■ **Task directions**
Show each line of the material below that contains the word "submit".

....

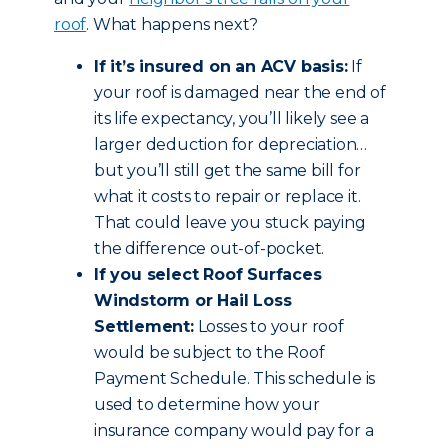
roof
. What happens next?
If it’s insured on an ACV basis:
If
your roof is damaged near the end of
its life expectancy, you’ll likely see a
larger deduction for depreciation…
but you’ll still get the same bill for
what it costs to repair or replace it.
That could leave you stuck paying
the difference out-of-pocket.
If you select Roof Surfaces
Windstorm or Hail Loss
Settlement:
Losses to your roof
would be subject to the Roof
Payment Schedule. This schedule is
used to determine how your
insurance company would pay for a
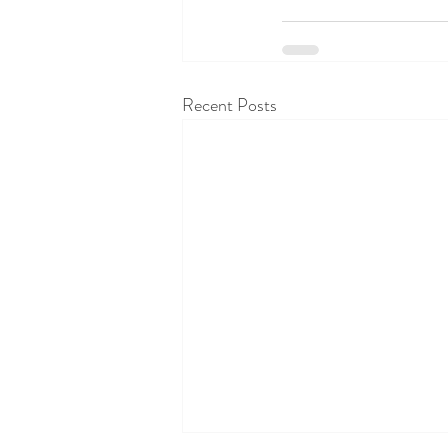
Recent Posts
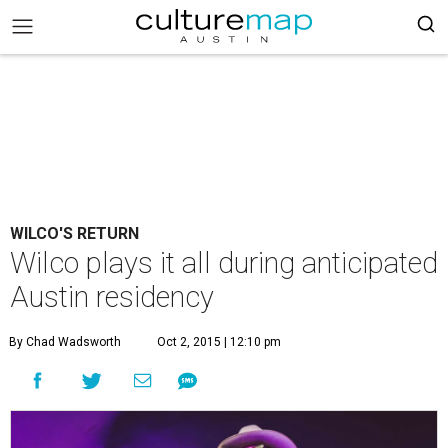
WILCO'S RETURN
Wilco plays it all during anticipated
Austin residency
By Chad Wadsworth
Oct 2, 2015 | 12:10 pm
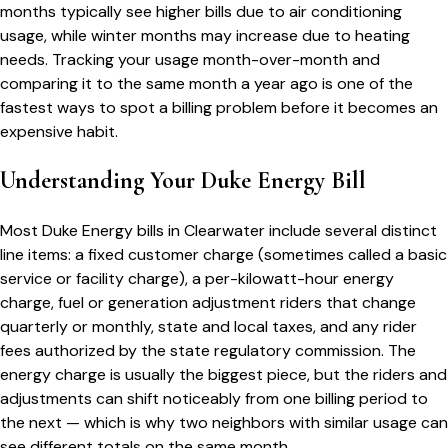
months typically see higher bills due to air conditioning
usage, while winter months may increase due to heating
needs. Tracking your usage month-over-month and
comparing it to the same month a year ago is one of the
fastest ways to spot a billing problem before it becomes an
expensive habit.
Understanding Your
Duke Energy
Bill
Most
Duke Energy
bills in
Clearwater
include several distinct
line items: a fixed customer charge (sometimes called a basic
service or facility charge), a per-kilowatt-hour energy
charge, fuel or generation adjustment riders that change
quarterly or monthly, state and local taxes, and any rider
fees authorized by the state regulatory commission. The
energy charge is usually the biggest piece, but the riders and
adjustments can shift noticeably from one billing period to
the next — which is why two neighbors with similar usage can
see different totals on the same month.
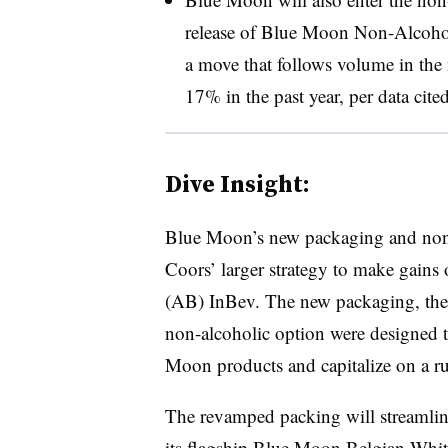
release of Blue Moon Non-Alcoholi
a move that follows volume in the 
17% in the past year, per data cited
Dive Insight:
Blue Moon’s new packaging and non-a
Coors’ larger strategy to make gains
(AB) InBev. The new packaging, the 
non-alcoholic option were designed 
Moon products and capitalize on a run
The revamped packing will streamlin
its flagship Blue Moon Belgian White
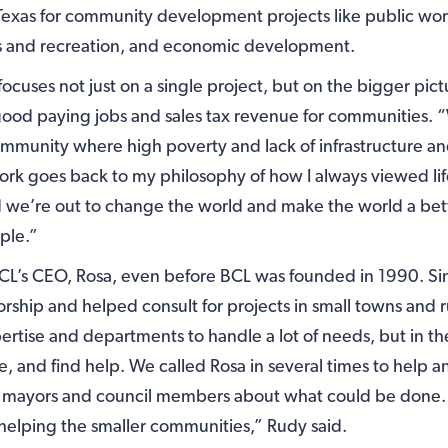
Texas for community development projects like public wor
rks and recreation, and economic development.
focuses not just on a single project, but on the bigger pict
 good paying jobs and sales tax revenue for communities.
mmunity where high poverty and lack of infrastructure an
 work goes back to my philosophy of how I always viewed li
 we’re out to change the world and make the world a bet
ople.”
CL’s CEO, Rosa, even before BCL was founded in 1990. Sin
ship and helped consult for projects in small towns and r
rtise and departments to handle a lot of needs, but in th
e, and find help. We called Rosa in several times to help
 mayors and council members about what could be done.
helping the smaller communities,” Rudy said.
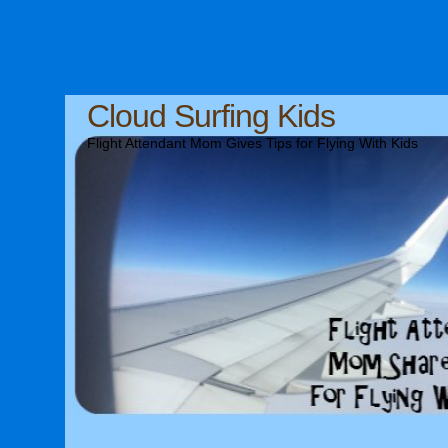
Cloud Surfing Kids
Flight Attendant Mom Gives Tips for Flying With Kids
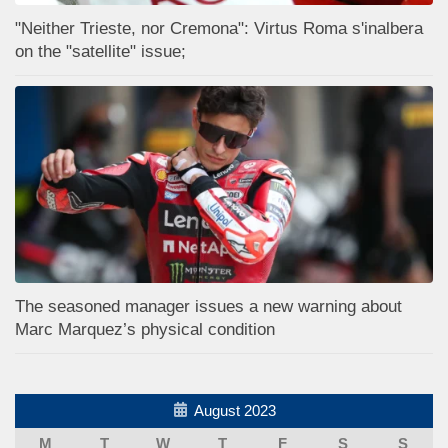
"Neither Trieste, nor Cremona": Virtus Roma s'inalbera
on the "satellite" issue;
The seasoned manager issues a new warning about
Marc Marquez’s physical condition
August 2023
M
T
W
T
F
S
S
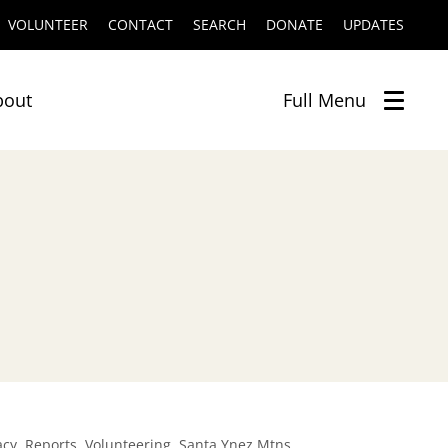
VOLUNTEER
CONTACT
SEARCH
DONATE
UPDATES
bout
Full
Menu
,
,
,
acy
Reports
Volunteering
Santa Ynez Mtns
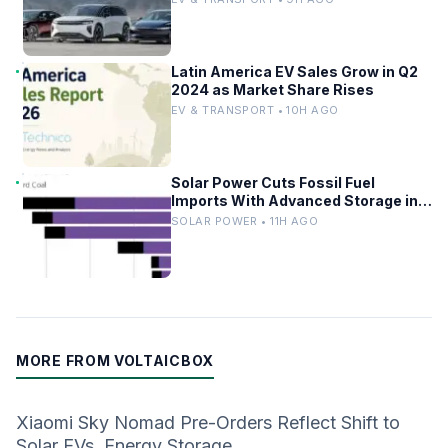
Latin America EV Sales Grow in Q2
2024 as Market Share Rises
EV & TRANSPORT • 10H AGO
Solar Power Cuts Fossil Fuel
Imports With Advanced Storage in
Europe
SOLAR POWER • 11H AGO
MORE FROM VOLTAICBOX
Xiaomi Sky Nomad Pre-Orders Reflect Shift to
Solar EVs, Energy Storage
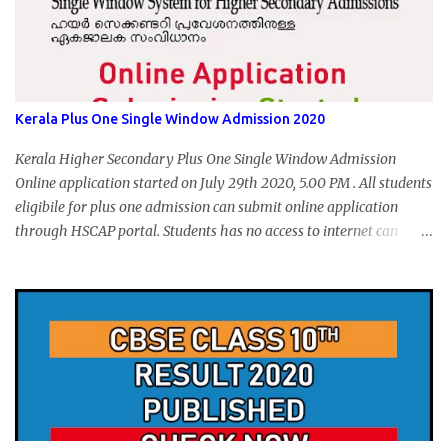
Kerala Plus One Single Window Admission 2020
Kerala Higher Secondary Plus One Single Window Admission
Online application started on July 29th 2020, 5.00 PM . All students
eligibile for plus one admission can submit online application
through HSCAP portal. Students has no access to internet can
apply via Akshaya Kendra. August 14, 2020 will be the last day for
form submission. Visit hscap.kerala.gov.in to submit application
for +1 admission 2020-2021.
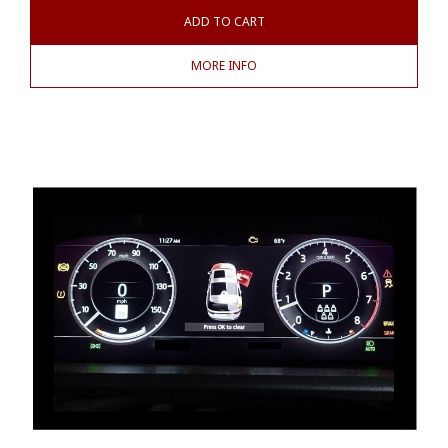
ADD TO CART
MORE INFO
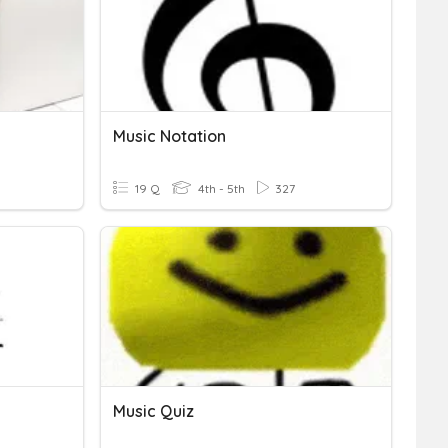
Music Notation
19 Q
4th - 5th
327
Music Quiz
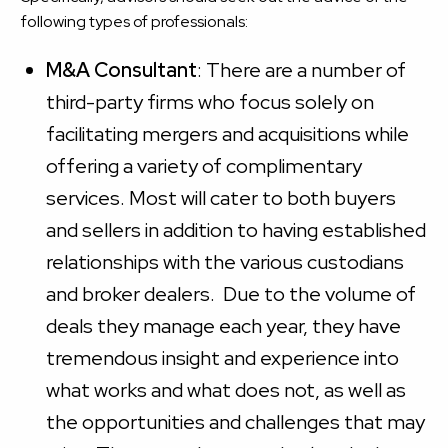
following types of professionals:
M&A Consultant
: There are a number of
third-party firms who focus solely on
facilitating mergers and acquisitions while
offering a variety of complimentary
services. Most will cater to both buyers
and sellers in addition to having established
relationships with the various custodians
and broker dealers. Due to the volume of
deals they manage each year, they have
tremendous insight and experience into
what works and what does not, as well as
the opportunities and challenges that may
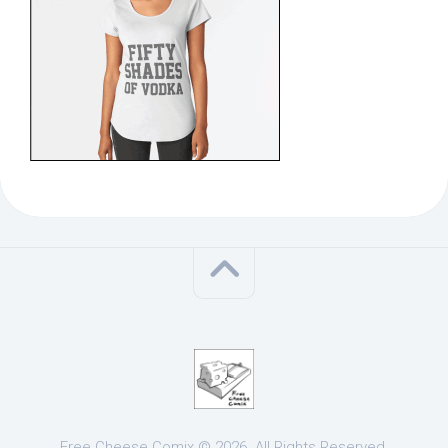
Free Cheese Comix © 2026. All Rights Reserved.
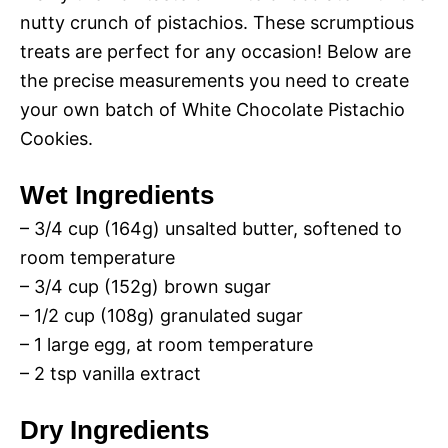
nutty crunch of pistachios. These scrumptious
treats are perfect for any occasion! Below are
the precise measurements you need to create
your own batch of White Chocolate Pistachio
Cookies.
Wet Ingredients
– 3/4 cup (164g) unsalted butter, softened to
room temperature
– 3/4 cup (152g) brown sugar
– 1/2 cup (108g) granulated sugar
– 1 large egg, at room temperature
– 2 tsp vanilla extract
Dry Ingredients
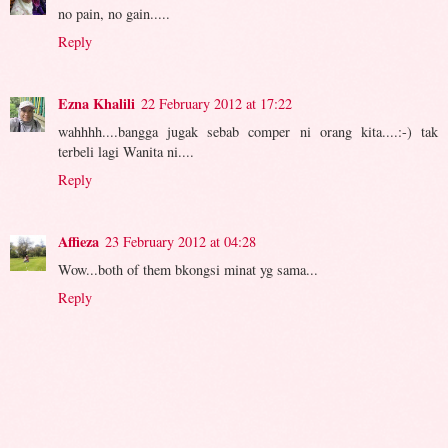
no pain, no gain.....
Reply
Ezna Khalili
22 February 2012 at 17:22
wahhhh....bangga jugak sebab comper ni orang kita....:-) tak
terbeli lagi Wanita ni....
Reply
Affieza
23 February 2012 at 04:28
Wow...both of them bkongsi minat yg sama...
Reply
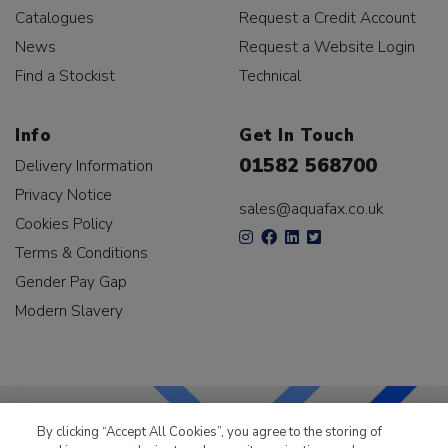
Catalogues
Request a Credit Account
News
Request a Website Login
Find a Stockist
Technical
Info
Get In Touch
01582 568700
Delivery Information
Privacy Notice
sales@aquafax.co.uk
Cookies Policy
Terms & Conditions
Gender Pay Gap
Modern Slavery
By clicking “Accept All Cookies”, you agree to the storing of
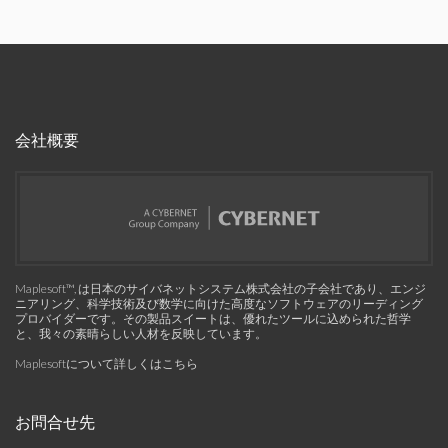
会社概要
Maplesoft™, は日本のサイバネットシステム株式会社の子会社であり、エンジ
ニアリング、科学技術及び数学に向けた高度なソフトウェアのリーディング
プロバイダーです。その製品スイートは、優れたツールに込められた哲学
と、我々の素晴らしい人材を反映しています。
Maplesoftについて詳しくはこちら
お問合せ先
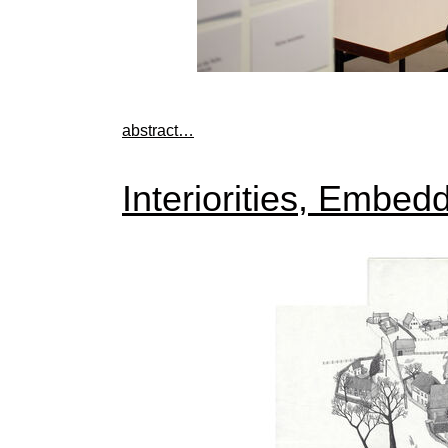
abstract…
Interiorities, Embe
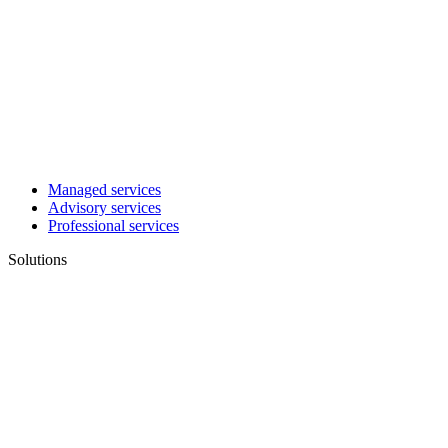
Managed services
Advisory services
Professional services
Solutions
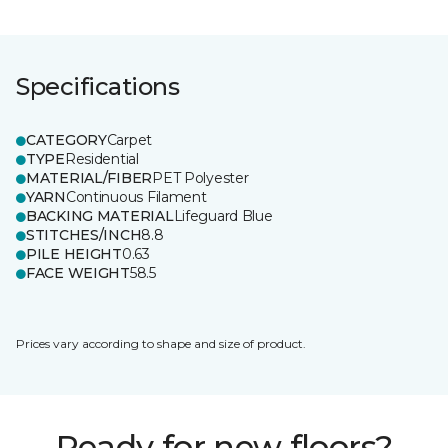
Specifications
CATEGORY
Carpet
TYPE
Residential
MATERIAL/FIBER
PET Polyester
YARN
Continuous Filament
BACKING MATERIAL
Lifeguard Blue
STITCHES/INCH
8.8
PILE HEIGHT
0.63
FACE WEIGHT
58.5
Prices vary according to shape and size of product.
Ready for new floors?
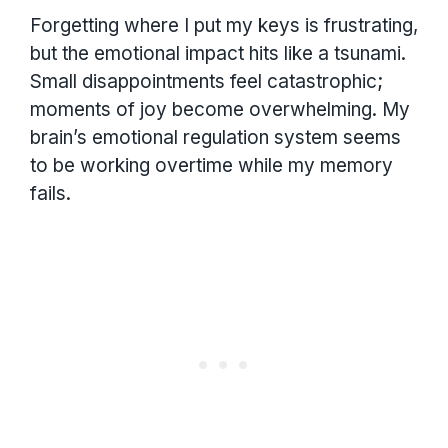
Forgetting where I put my keys is frustrating,
but the emotional impact hits like a tsunami.
Small disappointments feel catastrophic;
moments of joy become overwhelming. My
brain’s emotional regulation system seems
to be working overtime while my memory
fails.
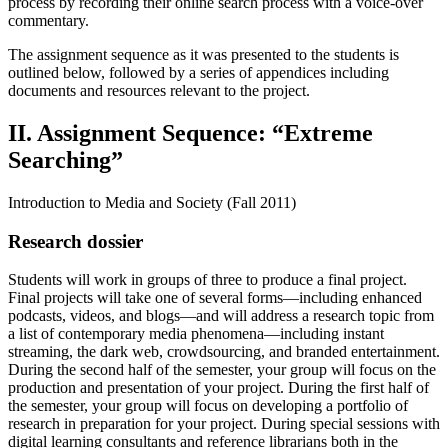
process by recording their online search process with a voice-over
commentary.
The assignment sequence as it was presented to the students is
outlined below, followed by a series of appendices including
documents and resources relevant to the project.
II. Assignment Sequence: “Extreme
Searching”
Introduction to Media and Society (Fall 2011)
Research dossier
Students will work in groups of three to produce a final project.
Final projects will take one of several forms—including enhanced
podcasts, videos, and blogs—and will address a research topic from
a list of contemporary media phenomena—including instant
streaming, the dark web, crowdsourcing, and branded entertainment.
During the second half of the semester, your group will focus on the
production and presentation of your project. During the first half of
the semester, your group will focus on developing a portfolio of
research in preparation for your project. During special sessions with
digital learning consultants and reference librarians both in the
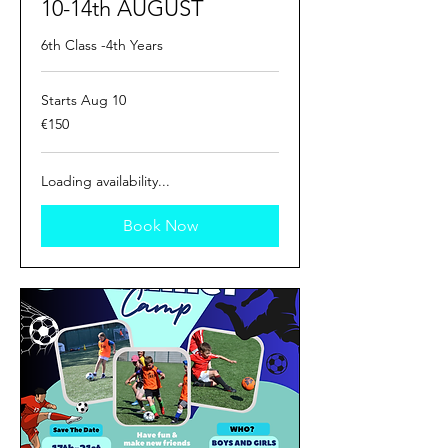
10-14th AUGUST
6th Class -4th Years
Starts Aug 10
150
€150
euros
Loading availability...
Book Now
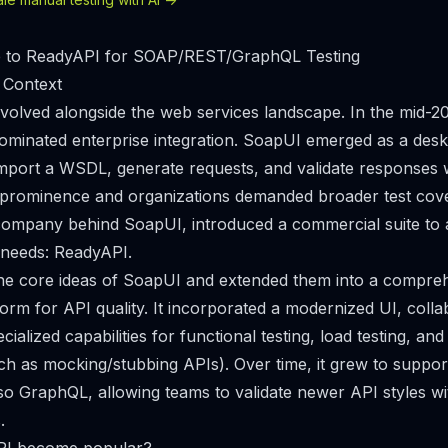
ve to ReadyAPI for SOAP/REST/GraphQL Testing
 Context
evolved alongside the web services landscape. In the mid-
ominated enterprise integration. SoapUI emerged as a deskt
import a WSDL, generate requests, and validate responses w
prominence and organizations demanded broader test cov
company behind SoapUI, introduced a commercial suite to 
 needs: ReadyAPI.
he core ideas of SoapUI and extended them into a compre
orm for API quality. It incorporated a modernized UI, colla
cialized capabilities for functional testing, load testing, and
such as mocking/stubbing APIs). Over time, it grew to supp
o GraphQL, allowing teams to validate newer API styles w
.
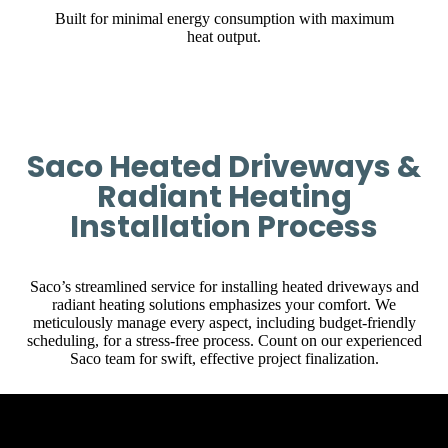
Built for minimal energy consumption with maximum
heat output.
Saco Heated Driveways &
Radiant Heating
Installation Process
Saco’s streamlined service for installing heated driveways and
radiant heating solutions emphasizes your comfort. We
meticulously manage every aspect, including budget-friendly
scheduling, for a stress-free process. Count on our experienced
Saco team for swift, effective project finalization.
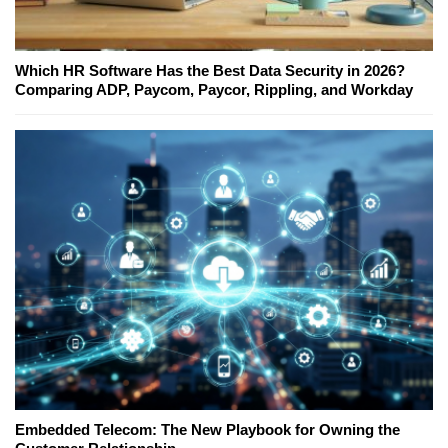
Which HR Software Has the Best Data Security in 2026?
Comparing ADP, Paycom, Paycor, Rippling, and Workday
Embedded Telecom: The New Playbook for Owning the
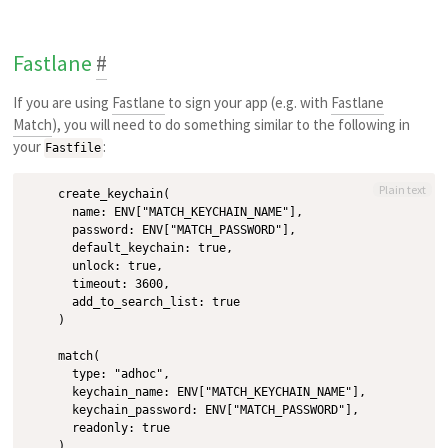
Fastlane
#
If you are using
Fastlane
to sign your app (e.g. with
Fastlane
Match
), you will need to do something similar to the following in
your
:
Fastfile
Plain text
    create_keychain(

      name: ENV["MATCH_KEYCHAIN_NAME"],

      password: ENV["MATCH_PASSWORD"],

      default_keychain: true,

      unlock: true,

      timeout: 3600,

      add_to_search_list: true

    )

    match(

      type: "adhoc",

      keychain_name: ENV["MATCH_KEYCHAIN_NAME"],

      keychain_password: ENV["MATCH_PASSWORD"],

      readonly: true
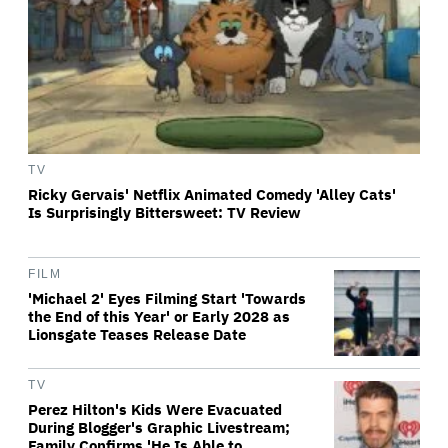
TV
Ricky Gervais' Netflix Animated Comedy 'Alley Cats'
Is Surprisingly Bittersweet: TV Review
FILM
'Michael 2' Eyes Filming Start 'Towards
the End of this Year' or Early 2028 as
Lionsgate Teases Release Date
TV
Perez Hilton's Kids Were Evacuated
During Blogger's Graphic Livestream;
Family Confirms 'He Is Able to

....

■ **Answer for the task**
eligibile for plus one admission can submit online application
form submission. Visit hscap.kerala.gov.in to submit application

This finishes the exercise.